> [TASK GOAL] Retype, exactly and completely, the listing that comes next, skipping its images.

> [DATA BLOCK]
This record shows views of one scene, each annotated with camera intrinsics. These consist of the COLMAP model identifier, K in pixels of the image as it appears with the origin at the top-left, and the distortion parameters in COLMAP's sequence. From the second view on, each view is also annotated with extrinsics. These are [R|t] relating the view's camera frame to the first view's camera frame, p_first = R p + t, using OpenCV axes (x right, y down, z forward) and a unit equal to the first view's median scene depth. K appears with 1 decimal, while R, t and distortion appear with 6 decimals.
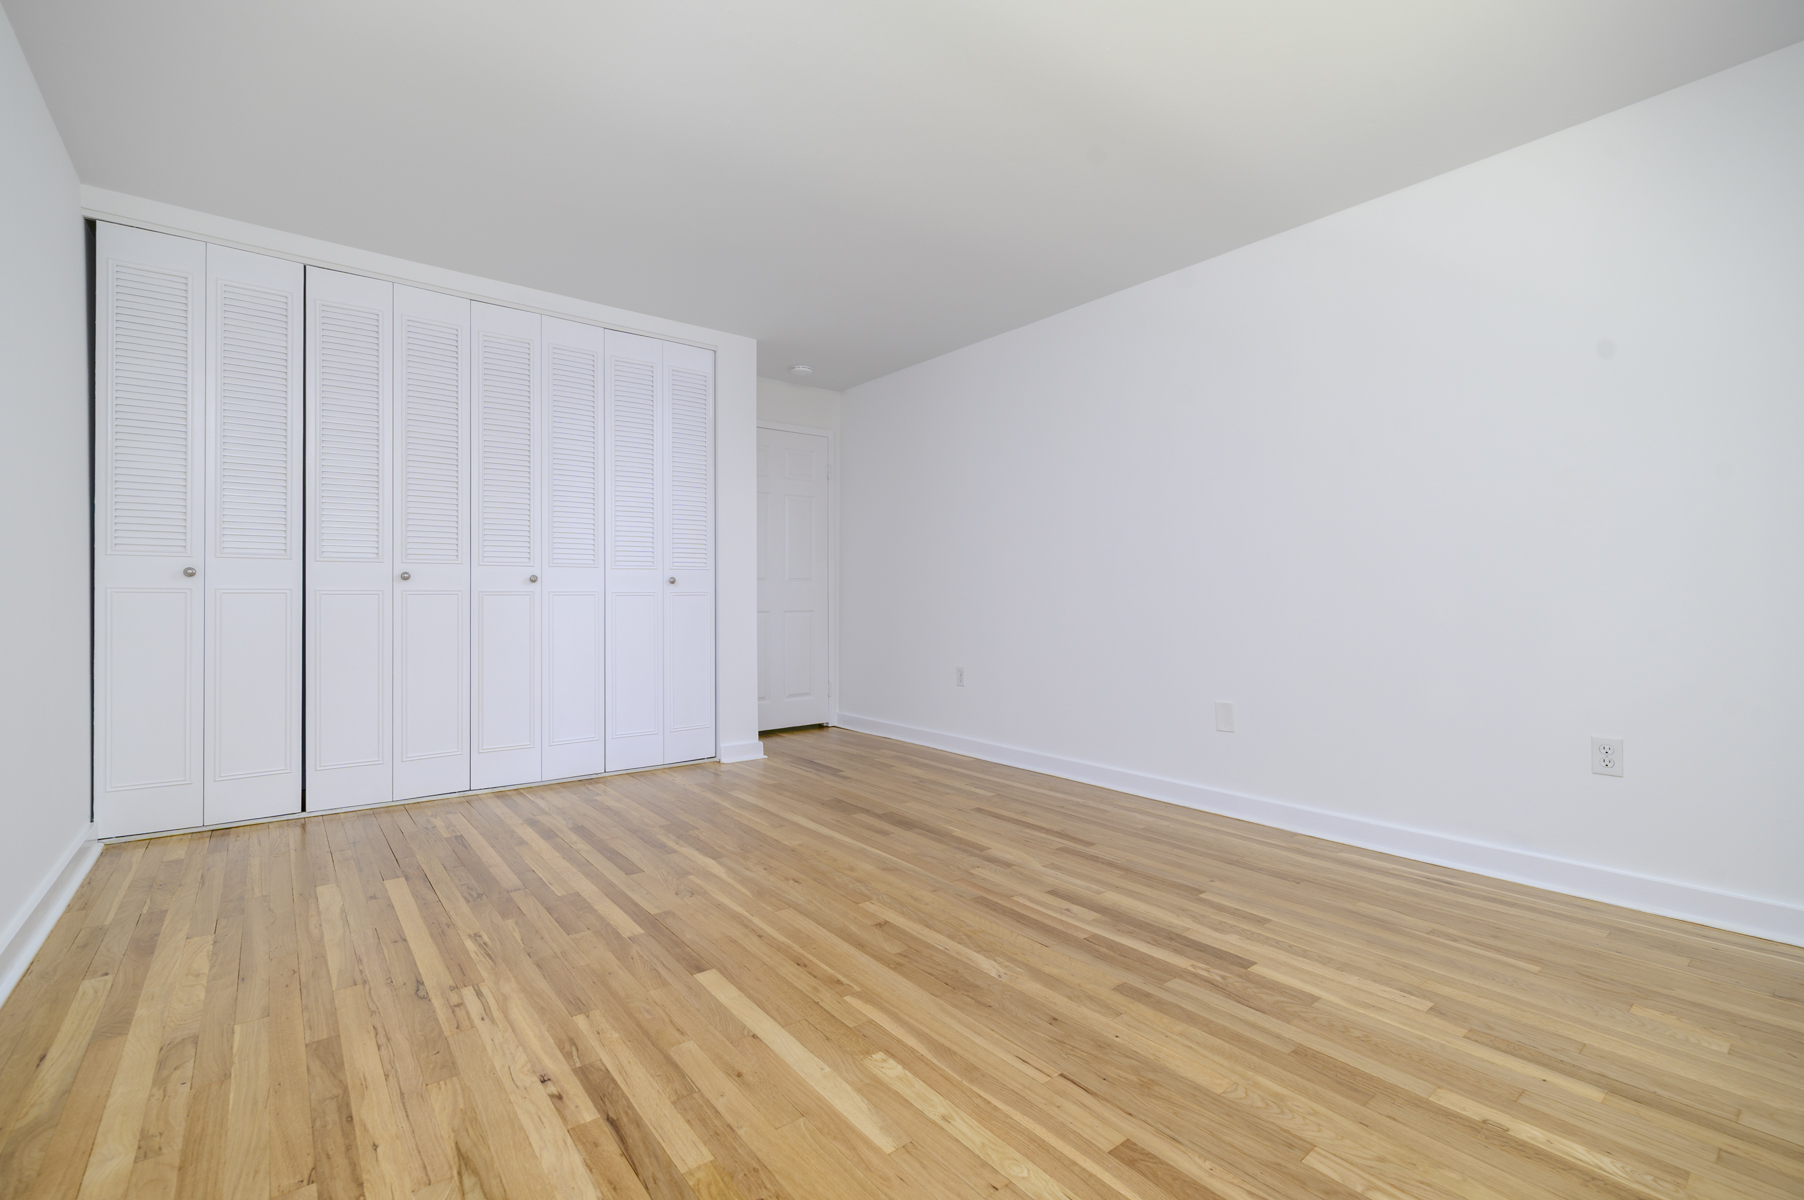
lens RADIAL K [[794.0, 0, 893.9], [0, 794.0, 594.6], [0, 0, 1]] dist [-0.001542, -0.000018]
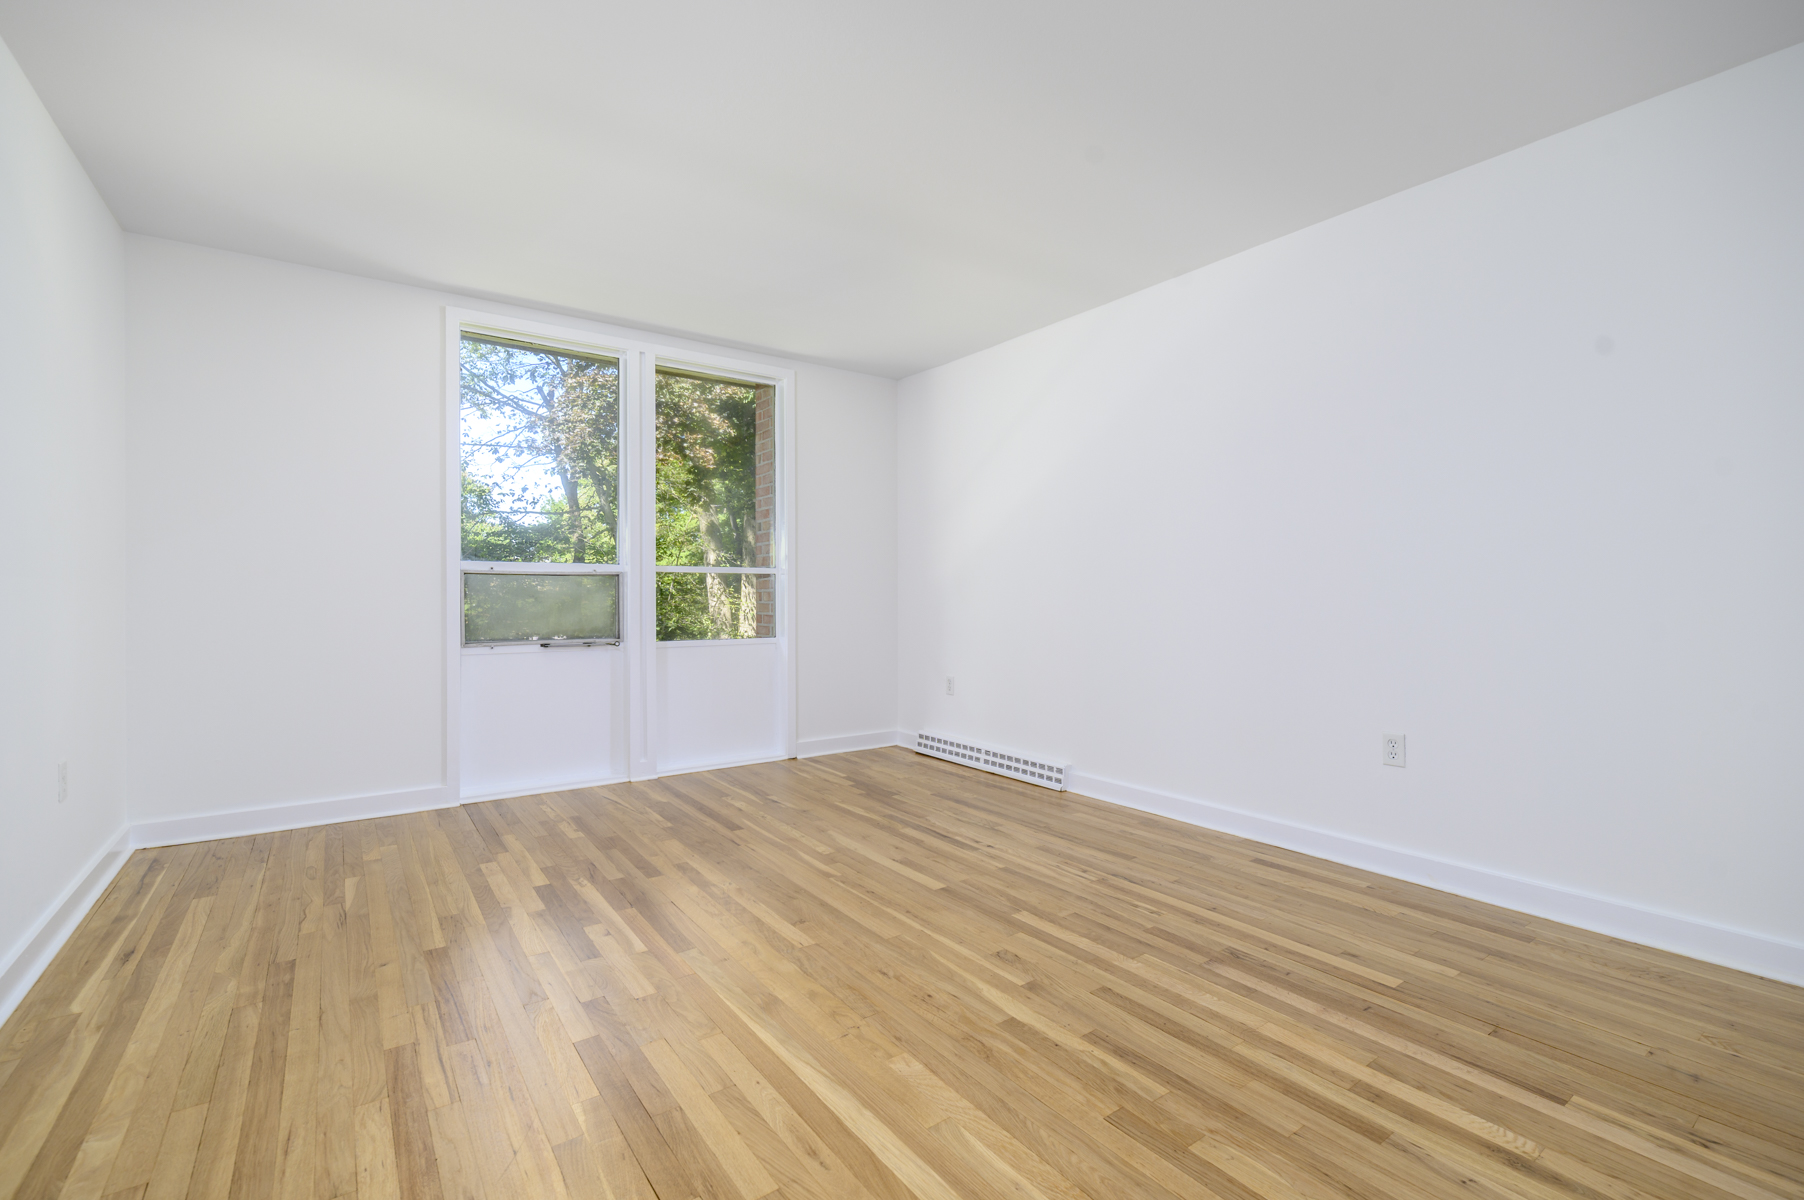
lens RADIAL K [[794.0, 0, 893.9], [0, 794.0, 594.6], [0, 0, 1]] dist [-0.001542, -0.000018]
pose [[-0.998753, 0.000236, 0.049921, -0.202852], [0.000364, 0.999997, 0.002552, -0.032871], [-0.049921, 0.002567, -0.998750, 2.122488]]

> [ANSWER SECTION]
This record shows views of one scene, each annotated with camera intrinsics. These consist of the COLMAP model identifier, K in pixels of the image as it appears with the origin at the top-left, and the distortion parameters in COLMAP's sequence. From the second view on, each view is also annotated with extrinsics. These are [R|t] relating the view's camera frame to the first view's camera frame, p_first = R p + t, using OpenCV axes (x right, y down, z forward) and a unit equal to the first view's median scene depth. K appears with 1 decimal, while R, t and distortion appear with 6 decimals.
lens RADIAL K [[794.0, 0, 893.9], [0, 794.0, 594.6], [0, 0, 1]] dist [-0.001542, -0.000018]
lens RADIAL K [[794.0, 0, 893.9], [0, 794.0, 594.6], [0, 0, 1]] dist [-0.001542, -0.000018]
pose [[-0.998753, 0.000236, 0.049921, -0.202852], [0.000364, 0.999997, 0.002552, -0.032871], [-0.049921, 0.002567, -0.998750, 2.122488]]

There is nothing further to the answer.